Assim, temas como a valorização das potencialidades e das identidades sócio-

culturais e ambientais locais, forças sinérgicas, formas de economia solidária, construção e

formação da cidadania, bem como a conformação de novos atores sociais e de novas

territorialidades criadas durante a integração espacial do desenvolvimento e de novas

estratégias de políticas locais, por exemplo, têm sido re-interpretados e reconstruídos em

novos conceitos e modelos. E, tais temas constituem a base do desenvolvimento local.

Comumente, o termo desenvolvimento encontra-se associado à idéia de

aprimoramento econômico, contudo, há uma nítida diferença entre desenvolvimento e

crescimento de uma determinada localidade. Em um sentido amplo, o crescimento

econômico tem como prioridade encontrar soluções para combater a pobreza, o

desemprego, as desigualdades socioeconômicas, entre outros fatores que

caracteristicamente indicam a condição de subdesenvolvimento de um país ou região

através do aprimoramento da economia (elevação do PIB, superávit comercial, diminuição

dos juros, etc). Porém, tal visão é apenas parcial e desconsidera os investimentos que

devem ser feitos no campo social e ambiental para que o as melhorias alcançadas sejam

muito mais duradouras e plenas.

**Complete o seguinte**
1) Diga se cada afirmação concorda com o trecho sobre desenvolvimento local, respondendo sim ou não e citando as palavras do trecho que decidem. (a) O termo desenvolvimento costuma ser associado à ideia de aprimoramento econômico. (b) Desenvolvimento e crescimento de uma localidade são a mesma coisa. (c) A visão do crescimento econômico é considerada completa.
2) Transcreva sem alterações o segmento do trecho sobre desenvolvimento local que começa nas palavras "dos juros, etc)." e termina depois de "duradouras e plenas.".
As linhas vêm de uma fonte diferente da do trecho.

**Dados**
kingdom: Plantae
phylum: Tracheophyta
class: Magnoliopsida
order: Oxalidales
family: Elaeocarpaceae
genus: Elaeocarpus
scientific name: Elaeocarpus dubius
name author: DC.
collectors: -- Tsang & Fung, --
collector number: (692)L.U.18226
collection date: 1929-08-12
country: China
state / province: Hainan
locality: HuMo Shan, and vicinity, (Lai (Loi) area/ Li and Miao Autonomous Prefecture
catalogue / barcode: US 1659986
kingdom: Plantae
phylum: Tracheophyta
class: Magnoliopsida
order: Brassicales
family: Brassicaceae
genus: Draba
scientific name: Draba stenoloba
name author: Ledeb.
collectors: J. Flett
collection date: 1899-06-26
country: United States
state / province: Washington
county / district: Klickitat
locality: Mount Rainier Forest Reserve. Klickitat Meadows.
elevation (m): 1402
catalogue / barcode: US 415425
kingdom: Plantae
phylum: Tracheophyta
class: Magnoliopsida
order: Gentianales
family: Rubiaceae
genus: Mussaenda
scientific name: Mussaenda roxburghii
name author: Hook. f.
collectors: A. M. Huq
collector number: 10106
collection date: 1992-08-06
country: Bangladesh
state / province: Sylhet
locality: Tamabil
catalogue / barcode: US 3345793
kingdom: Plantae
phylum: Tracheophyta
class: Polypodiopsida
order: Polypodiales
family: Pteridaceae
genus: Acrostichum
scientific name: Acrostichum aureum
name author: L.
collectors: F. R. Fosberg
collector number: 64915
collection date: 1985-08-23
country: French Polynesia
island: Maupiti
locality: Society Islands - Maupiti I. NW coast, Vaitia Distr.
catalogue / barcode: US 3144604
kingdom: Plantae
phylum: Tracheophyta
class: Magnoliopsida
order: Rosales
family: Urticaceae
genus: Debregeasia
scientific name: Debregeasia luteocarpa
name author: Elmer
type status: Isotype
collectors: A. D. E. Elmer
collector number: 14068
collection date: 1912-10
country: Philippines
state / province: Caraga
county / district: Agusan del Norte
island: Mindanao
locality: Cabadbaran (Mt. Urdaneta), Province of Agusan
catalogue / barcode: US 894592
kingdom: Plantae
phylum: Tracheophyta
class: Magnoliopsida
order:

**Respostas por tarefa**
1)
(a) Sim: "o termo desenvolvimento encontra-se associado à idéia de aprimoramento econômico".
(b) Não: "há uma nítida diferença entre desenvolvimento e crescimento de uma determinada localidade".
(c) Não: "tal visão é apenas parcial".

2)
dos juros, etc). Porém, tal visão é apenas parcial e desconsidera os investimentos que

devem ser feitos no campo social e ambiental para que o as melhorias alcançadas sejam

muito mais duradouras e plenas.